In postwar London in 1947, four people reel from the aftereffects of battle. Kay, an ambulance driver during the war, watches from her apartment as a young man and his "uncle" pay weekly visits to the Christian Science healer upstairs. Helen, who works at a matchmaking service, thinks her girlfriend, Julia, a mystery novelist, spends too much time with a female radio personality. Viv, Helen’s coworker at the dating agency, carries on an affair with a married veteran. And Duncan, Viv’s brother? He’s the young man Kay views through her window each week. As the book moves backward in time through the war, the intimate connections between these four characters make The Night Watch less a novel of bombs and heroism than a glimpse into lives brought together and torn asunder by war.

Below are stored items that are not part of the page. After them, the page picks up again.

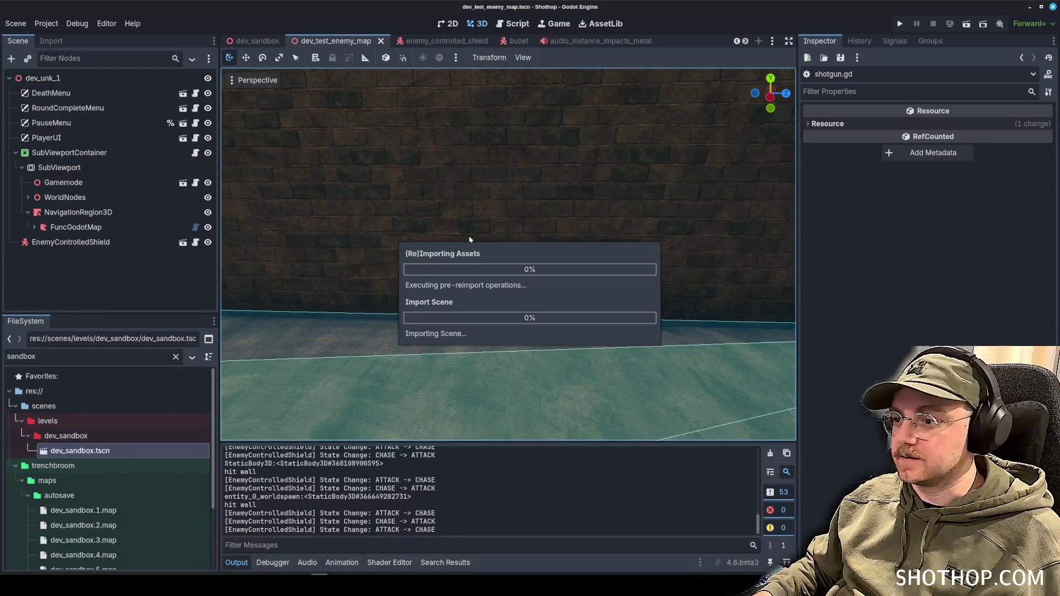
- Fly the viewport camera in to inspect the reimported shield enemy, then open enemy_controlled_shield
{"action": "mouse_move", "coordinate": [473, 230]}
{"action": "left_mouse_down"}
{"action": "mouse_move", "coordinate": [540, 268]}
{"action": "mouse_move", "coordinate": [400, 105]}
{"action": "left_mouse_up"}
{"action": "key", "text": "w"}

Riverhead. 464 pages. $25.95. ISBN: 159448905X
Detroit Free Press
"Waters is almost Dickensian in her wealth of description and depth of character. The well-stuffed plot includes vivid scenes on a train packed with troops, in a government office full of upper-class girls doing their bit as typists, in a prison cell at night with bombers overhead, in a shattered house on a sunny afternoon and along the blacked-out, bombed-out streets of East London listening for the air raid sirens." Susan Hall-Balduf
"The Night Watch demands sticking power and at least two readings, but this finely nuanced, wise, and generous novel more than repays such attention. Waters is an author to cherish, and this is probably her finest achievement yet." Justine Jordan
"Granted, the number of World War II historical novels could probably circle the moon, but Waters freshens the genre by shining a spotlight on those often overlooked by history buffs: gay men, lesbians, and conscientious objectors." Chelsea Cain
Rocky Mountain News
"If it all sounds like a soap opera, don’t be misled." Mary J. Elkins
"[M]ost of the freedoms the women enjoy—of sexual intrigue, of risk-taking physical work—stem from exceptions created by the war. Waters, in showing us those freedoms, locks onto her characters’ very essence." Michael Upchurch
"We encounter the consequences of actions and behavior before we learn their origins. This makes the reader work harder, to the extent of having to flip back through earlier pages, but rewards the effort in greater understanding." Roger K. Miller
"The backwards structure of The Night Watch is its most intriguing characteristic, and also its Achilles’ heel. It creates its own sort of reverse suspense, emphasizing the question of why rather than what happens and making us grow more knowledgeable as the characters become more ignorant." Tracy Chevalier
NY Times Book Review
"For all the vigor and intensity of its prose, The Night Watch leaves us with the sense that both the reader’s experience and the characters’ lives have been manipulated to suit the author’s design." Tess Taylor
Shaking off the reductive expectations of her self-described "lesbian Victorian romp[s]," Tipping the Velvet and Fingersmith, Sarah Waters proves she’s no one-trick pony with The Night Watch. This doesn’t come as a surprise to the critical colloquy, which paints Waters as a vigorous writer whose books wear their tireless research elegantly. The Oregonian goes so far to call The Night Watch "a writer’s field guide to creating rich characters in fiction." Critics even applaud her transition to a third-person narrator. The only wobble is Waters’ decision to tell the story in reverse. For a few critics the risky narrative device robs the book of its suspense, but in the final tally most writers agree that the view from the other end of the telescope is "an elegant and profound device" (Guardian).